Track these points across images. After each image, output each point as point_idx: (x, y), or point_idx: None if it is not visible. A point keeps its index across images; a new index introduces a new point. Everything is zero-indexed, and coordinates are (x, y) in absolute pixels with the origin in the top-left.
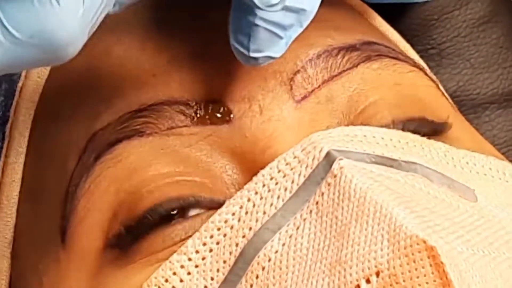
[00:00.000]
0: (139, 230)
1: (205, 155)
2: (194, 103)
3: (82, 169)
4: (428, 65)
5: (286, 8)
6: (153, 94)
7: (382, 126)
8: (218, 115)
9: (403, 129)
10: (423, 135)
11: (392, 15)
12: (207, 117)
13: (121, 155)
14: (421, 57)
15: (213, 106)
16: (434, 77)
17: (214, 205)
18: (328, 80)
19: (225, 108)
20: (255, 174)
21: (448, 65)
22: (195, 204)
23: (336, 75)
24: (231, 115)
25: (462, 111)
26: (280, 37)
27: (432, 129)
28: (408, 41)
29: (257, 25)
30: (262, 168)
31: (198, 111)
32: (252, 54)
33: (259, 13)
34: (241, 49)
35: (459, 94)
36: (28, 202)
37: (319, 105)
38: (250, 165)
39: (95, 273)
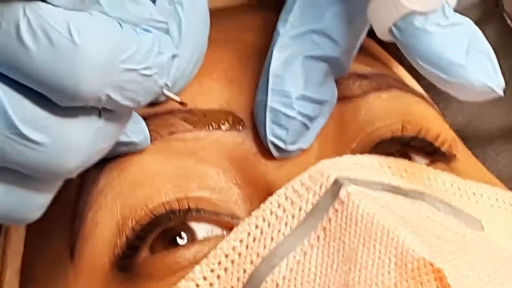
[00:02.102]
0: (142, 248)
1: (210, 163)
2: (198, 111)
3: (87, 181)
4: (434, 99)
5: (314, 101)
6: (152, 108)
7: (384, 140)
8: (228, 123)
9: (408, 145)
10: (430, 161)
11: (398, 50)
12: (214, 124)
13: (124, 163)
14: (428, 90)
15: (220, 114)
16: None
17: (218, 219)
18: (340, 100)
19: (236, 117)
20: (263, 188)
21: (454, 100)
22: (198, 218)
23: (347, 97)
24: (242, 124)
25: (468, 145)
26: (308, 128)
27: (438, 155)
28: (414, 75)
29: (295, 119)
30: (272, 184)
31: (203, 119)
32: (289, 147)
33: (298, 107)
34: (279, 143)
35: (465, 128)
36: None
37: (329, 122)
38: (259, 179)
39: None
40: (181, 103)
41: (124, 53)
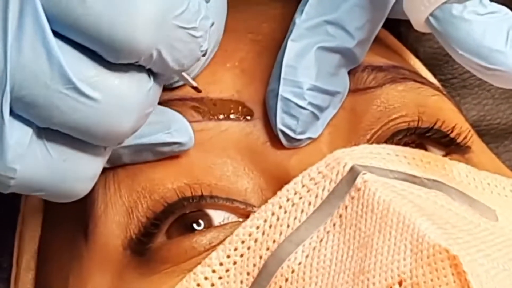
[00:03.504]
0: (158, 234)
1: (216, 154)
2: (209, 100)
3: None
4: (449, 94)
5: (325, 92)
6: (164, 93)
7: (400, 131)
8: (237, 113)
9: (424, 136)
10: (445, 152)
11: (414, 45)
12: (223, 114)
13: None
14: (443, 86)
15: (230, 104)
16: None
17: (233, 206)
18: (353, 91)
19: (245, 108)
20: (274, 177)
21: (469, 95)
22: (213, 205)
23: (361, 89)
24: (251, 114)
25: (482, 140)
26: (318, 118)
27: (454, 146)
28: (429, 70)
29: (305, 109)
30: (284, 173)
31: (213, 108)
32: (298, 136)
33: (309, 97)
34: (289, 132)
35: (480, 124)
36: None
37: (342, 113)
38: (270, 168)
39: (118, 276)
40: (196, 88)
41: (177, 9)
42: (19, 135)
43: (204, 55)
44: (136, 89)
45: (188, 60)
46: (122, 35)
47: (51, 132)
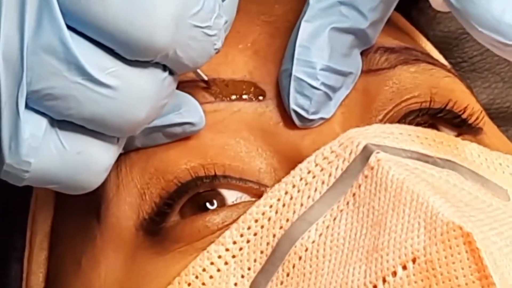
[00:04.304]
0: (171, 214)
1: (228, 134)
2: (221, 81)
3: None
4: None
5: (338, 72)
6: None
7: (413, 112)
8: (249, 94)
9: (436, 117)
10: (457, 133)
11: (425, 28)
12: (235, 95)
13: None
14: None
15: (242, 85)
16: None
17: (246, 186)
18: (366, 72)
19: (258, 89)
20: (287, 157)
21: (479, 79)
22: (226, 184)
23: (373, 70)
24: (263, 95)
25: None
26: (331, 99)
27: (466, 127)
28: (440, 53)
29: (318, 89)
30: (297, 153)
31: (225, 89)
32: (311, 117)
33: (322, 77)
34: (301, 112)
35: (489, 107)
36: None
37: (354, 93)
38: (282, 148)
39: (131, 256)
40: (207, 82)
41: (193, 8)
42: (33, 128)
43: (217, 53)
44: (152, 80)
45: (202, 58)
46: (140, 34)
47: (65, 124)
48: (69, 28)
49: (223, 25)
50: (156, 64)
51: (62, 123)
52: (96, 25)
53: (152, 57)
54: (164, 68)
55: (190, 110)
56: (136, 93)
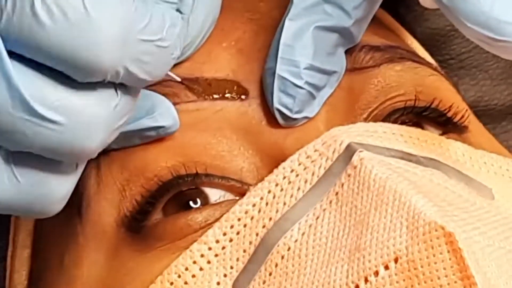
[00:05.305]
0: (153, 212)
1: (211, 133)
2: (204, 80)
3: None
4: (447, 75)
5: (322, 71)
6: None
7: (397, 110)
8: (232, 93)
9: (421, 115)
10: (442, 131)
11: (412, 25)
12: (217, 94)
13: None
14: (440, 67)
15: (225, 84)
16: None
17: (229, 184)
18: (350, 71)
19: (240, 88)
20: (270, 156)
21: (467, 76)
22: (209, 183)
23: (358, 69)
24: (246, 94)
25: (479, 121)
26: (314, 98)
27: (451, 125)
28: (427, 50)
29: (302, 88)
30: (280, 152)
31: (207, 88)
32: (294, 116)
33: (306, 76)
34: (285, 111)
35: (477, 105)
36: None
37: (339, 92)
38: (265, 147)
39: (113, 253)
40: (181, 82)
41: (139, 24)
42: None
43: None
44: (103, 105)
45: (160, 70)
46: (85, 56)
47: (21, 154)
48: (13, 53)
49: (178, 33)
50: (109, 85)
51: (18, 153)
52: (41, 51)
53: (102, 77)
54: (117, 91)
55: (163, 113)
56: (86, 122)
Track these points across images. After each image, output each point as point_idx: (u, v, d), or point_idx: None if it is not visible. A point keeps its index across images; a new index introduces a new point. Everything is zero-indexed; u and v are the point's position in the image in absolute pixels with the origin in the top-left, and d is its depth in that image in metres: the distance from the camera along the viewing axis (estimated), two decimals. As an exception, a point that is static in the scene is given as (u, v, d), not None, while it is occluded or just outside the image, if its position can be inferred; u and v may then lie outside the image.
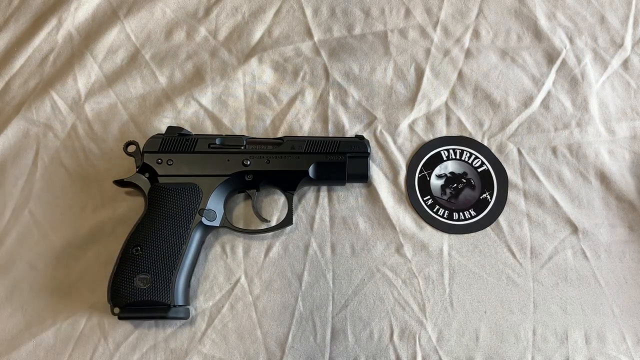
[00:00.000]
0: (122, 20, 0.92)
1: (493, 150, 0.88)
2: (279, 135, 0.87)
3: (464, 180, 0.87)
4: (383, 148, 0.88)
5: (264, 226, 0.84)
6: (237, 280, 0.82)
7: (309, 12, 0.94)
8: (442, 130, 0.89)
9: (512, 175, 0.87)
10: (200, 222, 0.78)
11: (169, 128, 0.81)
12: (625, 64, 0.92)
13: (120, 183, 0.79)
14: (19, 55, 0.89)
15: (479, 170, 0.88)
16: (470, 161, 0.88)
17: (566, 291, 0.82)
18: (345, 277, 0.82)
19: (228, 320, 0.80)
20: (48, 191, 0.84)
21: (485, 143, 0.89)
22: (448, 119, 0.90)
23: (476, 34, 0.93)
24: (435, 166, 0.88)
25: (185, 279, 0.77)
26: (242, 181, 0.81)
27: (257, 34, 0.93)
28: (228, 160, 0.80)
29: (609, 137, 0.89)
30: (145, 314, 0.76)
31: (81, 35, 0.91)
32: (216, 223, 0.79)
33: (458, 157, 0.88)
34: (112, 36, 0.91)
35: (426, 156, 0.88)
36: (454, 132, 0.89)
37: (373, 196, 0.85)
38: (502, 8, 0.94)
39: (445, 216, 0.85)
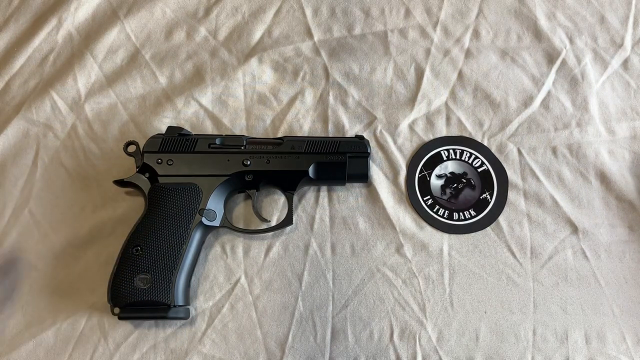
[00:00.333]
0: (122, 20, 0.92)
1: (493, 150, 0.88)
2: (279, 135, 0.87)
3: (464, 180, 0.87)
4: (383, 148, 0.88)
5: (264, 226, 0.84)
6: (237, 280, 0.82)
7: (309, 12, 0.94)
8: (442, 130, 0.89)
9: (512, 175, 0.87)
10: (200, 222, 0.78)
11: (169, 128, 0.81)
12: (625, 64, 0.92)
13: (120, 183, 0.79)
14: (19, 55, 0.89)
15: (479, 170, 0.88)
16: (470, 161, 0.88)
17: (566, 291, 0.82)
18: (345, 277, 0.82)
19: (228, 320, 0.80)
20: (48, 191, 0.84)
21: (485, 143, 0.89)
22: (448, 119, 0.89)
23: (476, 34, 0.93)
24: (435, 166, 0.88)
25: (185, 279, 0.77)
26: (242, 181, 0.81)
27: (257, 34, 0.93)
28: (228, 160, 0.80)
29: (609, 137, 0.89)
30: (145, 314, 0.76)
31: (81, 35, 0.91)
32: (216, 223, 0.79)
33: (458, 157, 0.88)
34: (112, 36, 0.91)
35: (426, 156, 0.88)
36: (454, 132, 0.89)
37: (373, 196, 0.85)
38: (502, 8, 0.94)
39: (445, 216, 0.85)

• • •

[Instructions to follow]: The output should be exactly the lines above from the line containing "19: (225, 108)" to the line containing "39: (95, 273)", inclusive, with no other lines.

[Solution to the exercise]:
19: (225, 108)
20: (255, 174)
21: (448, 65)
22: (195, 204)
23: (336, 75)
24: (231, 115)
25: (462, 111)
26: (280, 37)
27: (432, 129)
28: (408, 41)
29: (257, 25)
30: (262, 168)
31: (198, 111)
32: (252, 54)
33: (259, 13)
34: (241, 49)
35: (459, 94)
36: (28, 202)
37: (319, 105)
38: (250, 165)
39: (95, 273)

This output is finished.